The two great innovations of the past 50 years of asset management were John Bogle’s index fund and Henry Kravis’ invention of the leveraged buyout. Bogle’s diversified, systematic, low-fee approach rescued retail investors from paying too much for bad active management. Kravis demonstrated that buying small companies cheaply, loading them up with debt, and using cash flow to deleverage, could generate returns in excess of 20% per annum for endowments and foundations willing to take the risk.
Verdad combines these two approaches, fusing the skeptical and systematic approach of Bogle and his followers with the classic value LBO model that delivered the super returns of the 1980’s and 1990’s. Our research suggests that investing in leveraged small value stocks in the public markets would have had an average annual return of 25.1% from 1965-2013 and significantly outperformed private equity.

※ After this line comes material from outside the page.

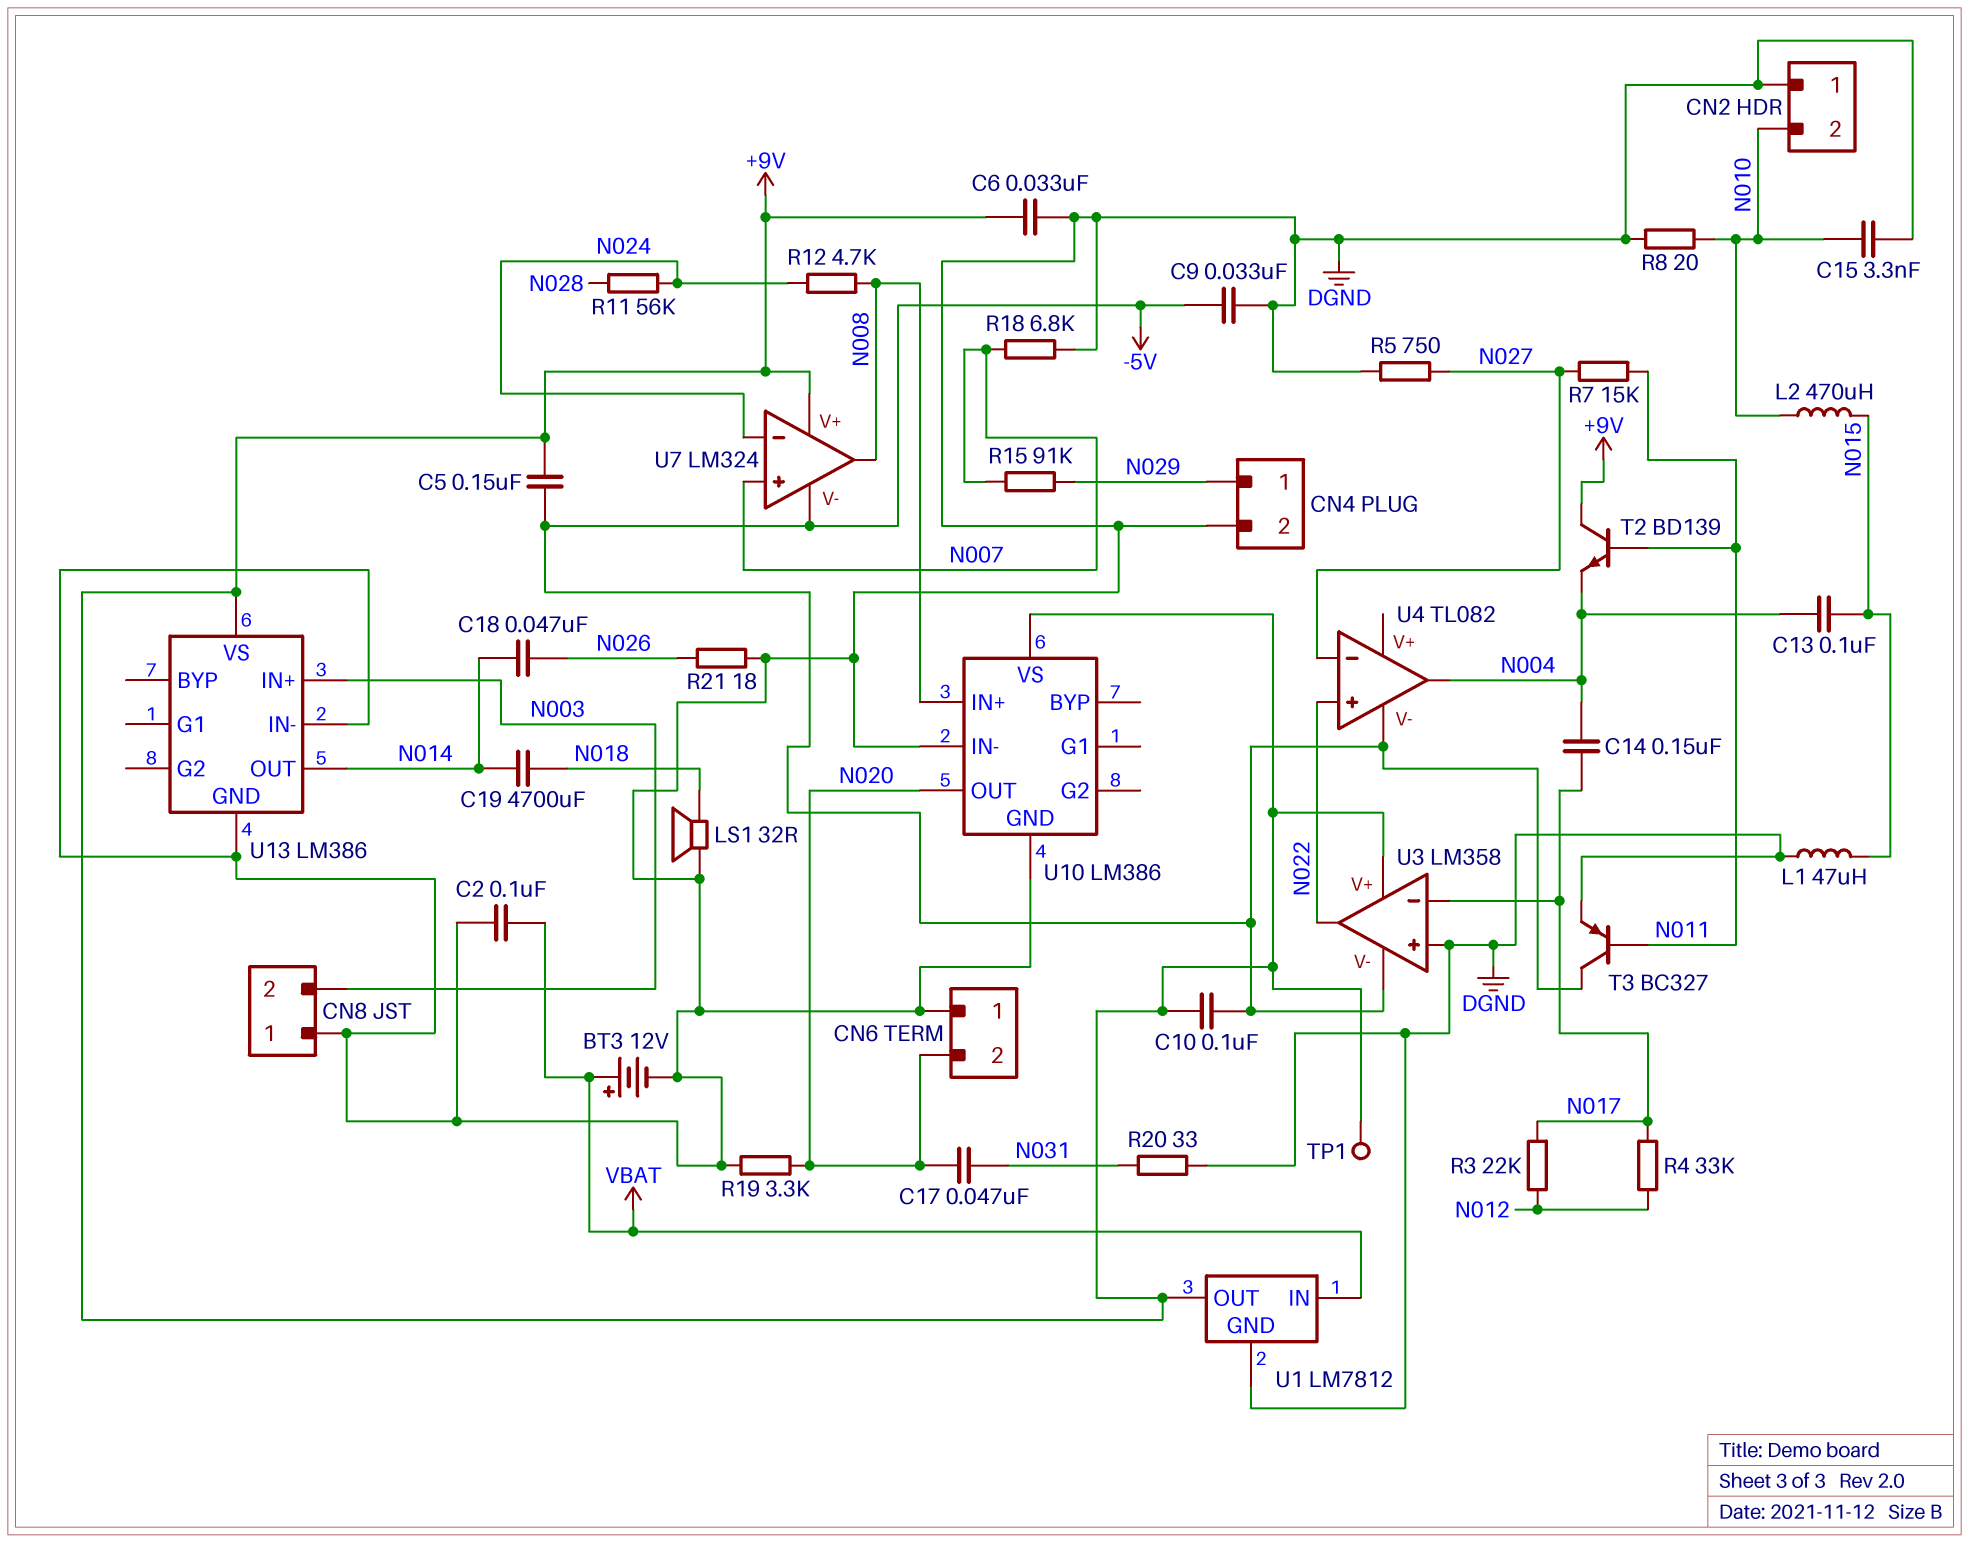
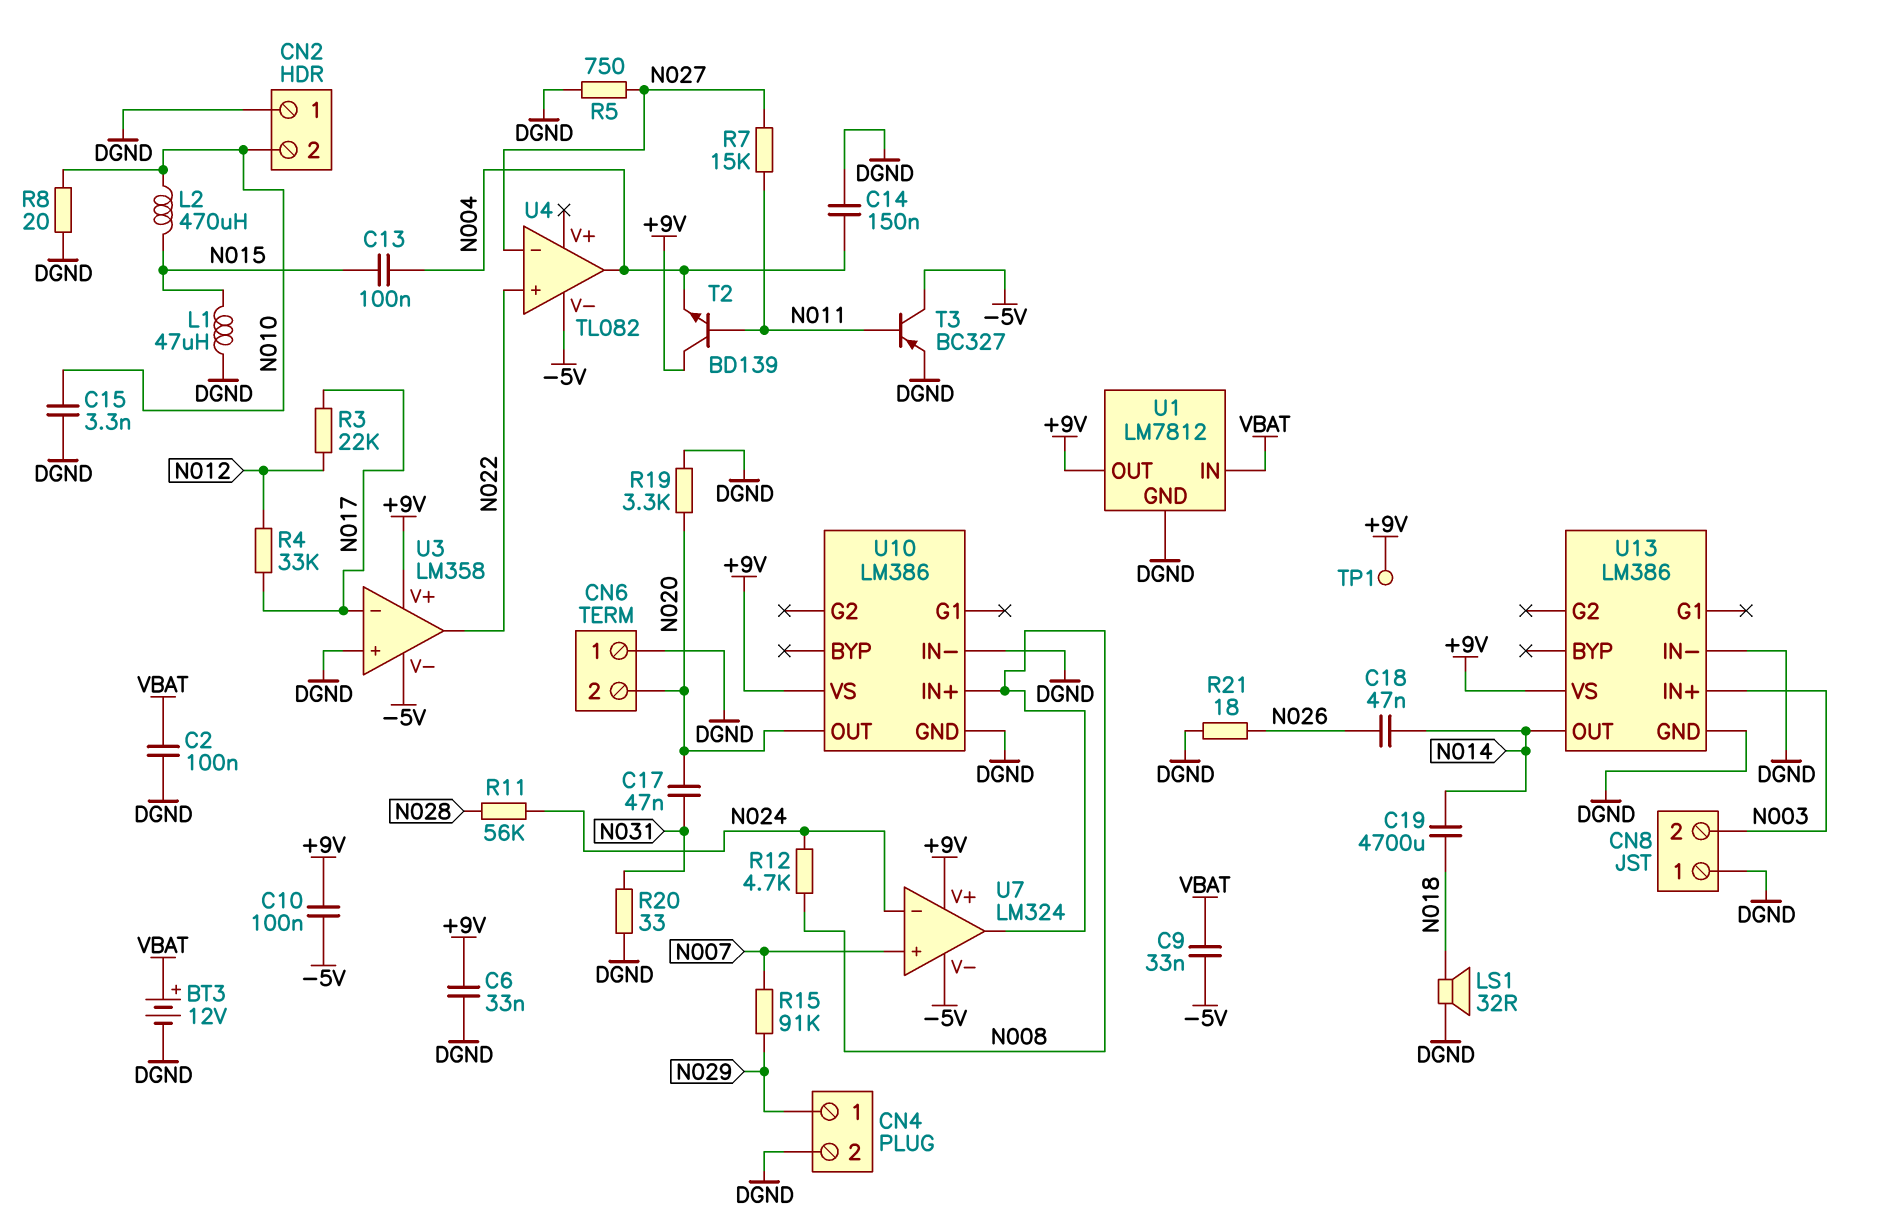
C5: 150nF (+9V, -5V) -> none
C9: 33nF (-5V, DGND) -> 33nF (-5V, VBAT)
C14: 150nF (N004, N017) -> 150nF (DGND, N004)
R18: 6.8k (DGND, N007) -> none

We believe our approach has three key advantages relative to private equity. First, we invest at significantly lower prices and use debt more prudently: while private equity firms are currently paying more than 10x EBITDA for acquisitions and using 5-6x EBITDA of debt, our average purchase price is less than 6x EBITDA and our average debt levels are between 3-4x EBITDA. We do not have to pay control premiums. Second, the public markets are more transparent and less risky than private markets, thanks to government oversight, GAAP accounting, and the scrutiny of financial analysts and short sellers. We can sell our positions at any point. Third, without the burden of executing complex transactions in the private markets, we can charge investors significantly lower fees. We do not charge transaction or deal monitoring fees.
But our biggest advantage is our analytical rigor. Every element of our process is rigorously tested using research and techniques from academic finance. We start with a screen that identifies the stocks that share the key financial characteristics of the most successful LBOs: small companies trading at substantial discounts to broader indices with potential to benefit from deleveraging. We eliminate stocks that have a high risk of bankruptcy or near-term negative catalysts, using credit ratings and bond prices, short selling data, and our own proprietary models. We run every stock through a Bayesian model developed through machine learning analysis that predicts which companies are most likely to pay down debt. We submit this short list of stocks for fundamental analysis, using Monte Carlo models to understand the distribution of potential outcomes, and weighting our portfolio towards stocks with the greatest asymmetry.
Many leveraged companies are issuers of high-yield bonds, and their performance is therefore closely correlated with changes in the high-yield spread, i.e. the difference between the yield on below investment grade debt and treasuries. The companies most likely to deleverage are typically small and trade at value multiples, meaning the performance of these stocks often has a positive beta with size and value factors.